-- Opening Marker --
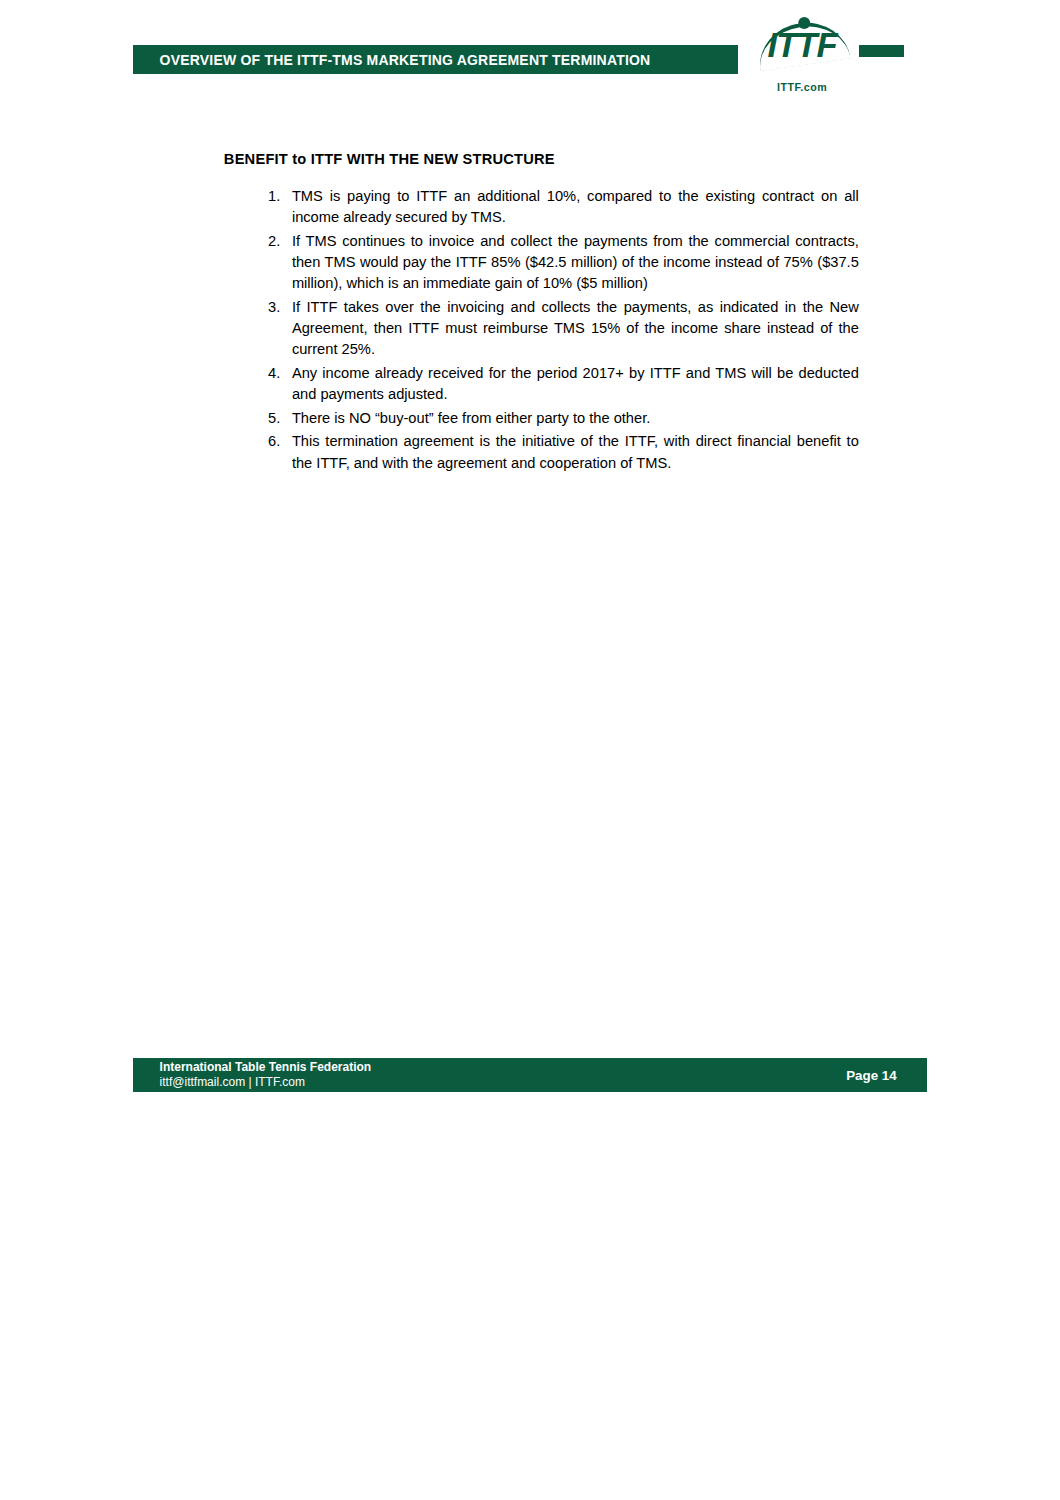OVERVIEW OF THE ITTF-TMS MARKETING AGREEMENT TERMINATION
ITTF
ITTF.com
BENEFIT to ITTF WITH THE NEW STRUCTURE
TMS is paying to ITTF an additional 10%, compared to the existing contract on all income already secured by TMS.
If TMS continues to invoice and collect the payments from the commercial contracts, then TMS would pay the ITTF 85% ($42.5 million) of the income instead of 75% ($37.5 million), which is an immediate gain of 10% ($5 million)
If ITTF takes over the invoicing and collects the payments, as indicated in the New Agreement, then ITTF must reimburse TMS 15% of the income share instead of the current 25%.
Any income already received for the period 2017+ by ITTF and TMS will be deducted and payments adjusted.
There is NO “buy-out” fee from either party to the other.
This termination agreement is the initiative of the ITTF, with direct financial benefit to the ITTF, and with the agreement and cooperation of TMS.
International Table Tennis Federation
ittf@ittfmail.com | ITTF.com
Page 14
-- Closing Marker --
-- Opening Marker --
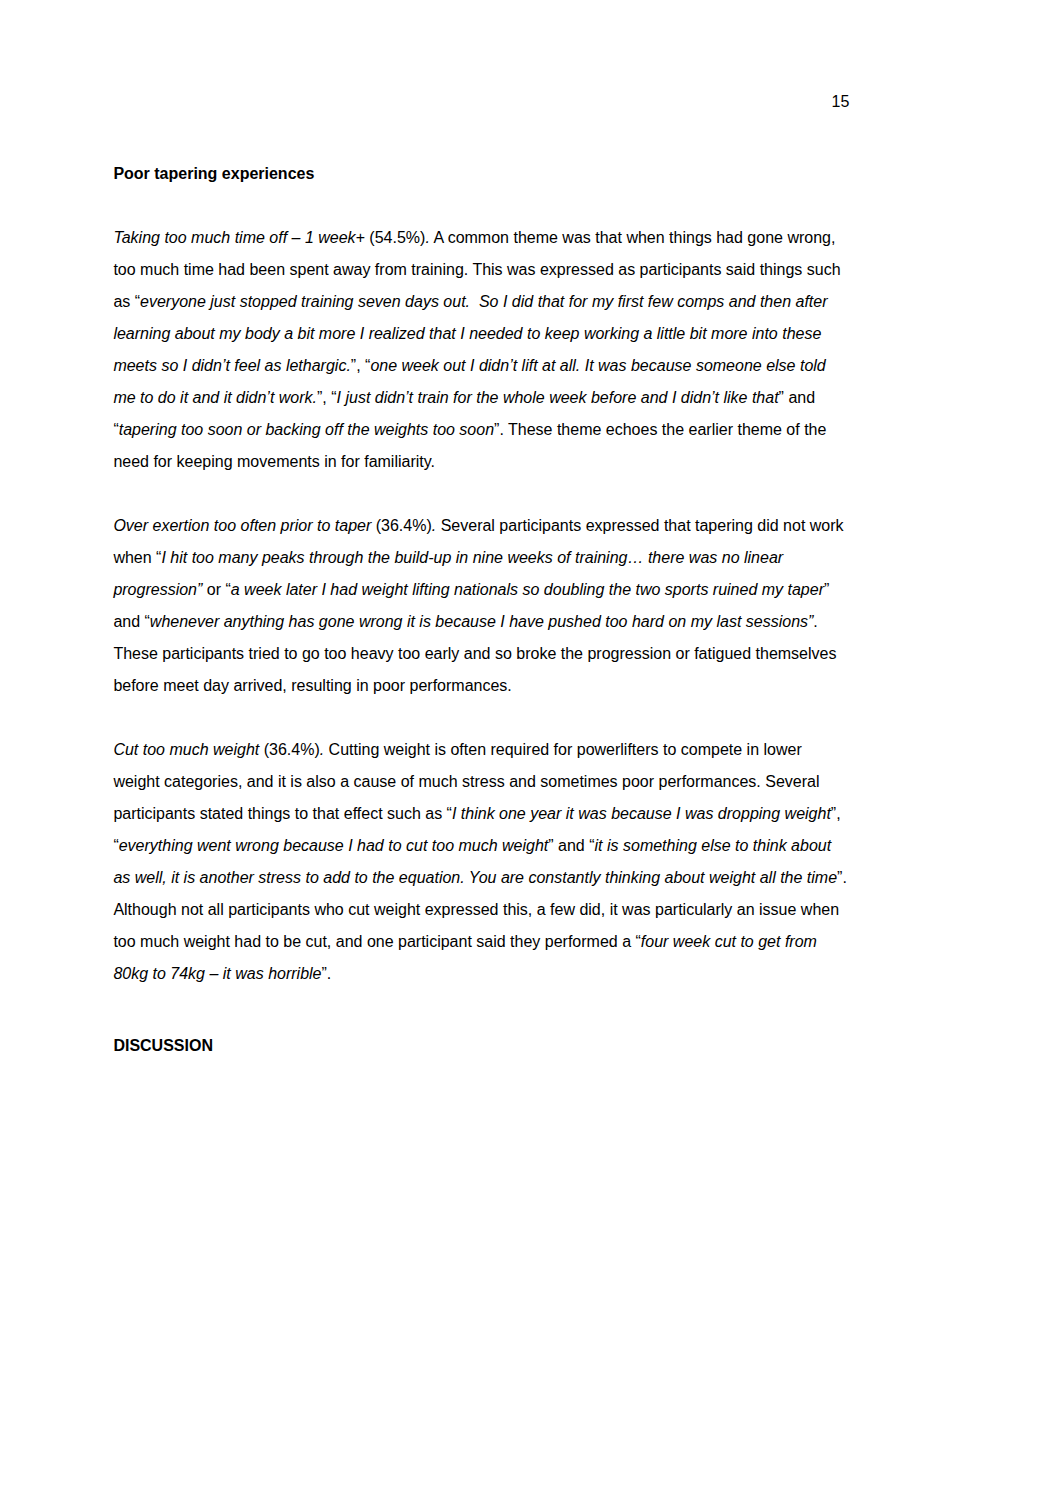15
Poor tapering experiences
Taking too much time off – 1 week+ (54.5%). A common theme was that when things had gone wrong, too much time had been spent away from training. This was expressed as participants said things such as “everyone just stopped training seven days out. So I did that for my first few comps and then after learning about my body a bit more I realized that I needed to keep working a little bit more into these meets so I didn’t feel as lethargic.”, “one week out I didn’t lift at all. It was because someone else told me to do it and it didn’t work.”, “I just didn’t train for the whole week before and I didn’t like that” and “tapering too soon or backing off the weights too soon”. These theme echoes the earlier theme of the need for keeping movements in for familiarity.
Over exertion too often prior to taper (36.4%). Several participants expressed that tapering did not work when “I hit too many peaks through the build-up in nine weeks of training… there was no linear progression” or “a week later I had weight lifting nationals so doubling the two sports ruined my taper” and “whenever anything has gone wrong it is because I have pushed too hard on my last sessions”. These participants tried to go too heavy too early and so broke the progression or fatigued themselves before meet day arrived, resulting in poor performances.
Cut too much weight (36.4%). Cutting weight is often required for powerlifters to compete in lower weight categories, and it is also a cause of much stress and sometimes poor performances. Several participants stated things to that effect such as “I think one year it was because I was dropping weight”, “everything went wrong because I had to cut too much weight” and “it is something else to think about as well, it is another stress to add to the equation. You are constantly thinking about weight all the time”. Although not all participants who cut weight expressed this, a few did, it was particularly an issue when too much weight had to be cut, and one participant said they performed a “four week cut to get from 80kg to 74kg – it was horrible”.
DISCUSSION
-- Closing Marker --
**Description of the task:**
Wherever the word "instead" appears in the data, return the whole line.

**Exercise result:**
If TMS continues to invoice and collect the payments from the commercial contracts, then TMS would pay the ITTF 85% ($42.5 million) of the income instead of 75% ($37.5 million), which is an immediate gain of 10% ($5 million)
If ITTF takes over the invoicing and collects the payments, as indicated in the New Agreement, then ITTF must reimburse TMS 15% of the income share instead of the current 25%.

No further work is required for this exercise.